Police Superintendents disappointed that Mental Health Joint Inspection Report does not go further

Thursday, 20 June, 2013


The President of the Police Superintendents’ Association of England and Wales (PSAEW) has expressed her disappointment that the recommendations in a joint inspection report in relation to the detention of individuals for mental health assessment in police custody suites don’t go far enough.

Whilst welcoming the report that is published today by HM Inspectorates of Constabulary and Prisons, the Care Quality Commission, and the Healthcare Inspectorate Wales, Chief Superintendent Irene Curtis feels that an opportunity has been missed to put an end to the practice of the regular use of police cells as a ‘place of safety’ for people who are suspected of suffering from a mental disorder but not of committing a criminal offence.

Chief Superintendent Curtis commented, “In 2008 the Independent Police Complaints Commission highlighted their concerns about this very issue and made a number of recommendations to reduce the number of occasions on which this occurred. We’re now five years on and this report demonstrates that the use of police cells as a place of safety still happens far too frequently.”

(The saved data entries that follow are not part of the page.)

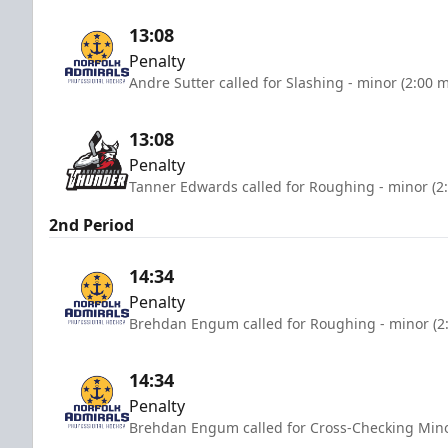
13:08
Penalty
Andre Sutter called for Slashing - minor (2:00 
13:08
Penalty
Tanner Edwards called for Roughing - minor (2
2nd Period
14:34
Penalty
Brehdan Engum called for Roughing - minor (2
14:34
Penalty
Brehdan Engum called for Cross-Checking Mino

She added, “Whilst the recommendations in this report, if implemented, will lead to improvements in the care of persons believed to be suffering from mental illness, I would like to see a change in legislation happening sooner rather than later – the time for action on this issue is now.”

“Stopping the use of police custody as a place of safety would prevent people who are mentally ill from suffering further distress as a consequence of being unnecessarily detained in police cells, and could also help to prevent further deaths in police custody. I accept that this will place further pressure on health trusts but the priority in such cases must be the individuals who are in need of assessment.”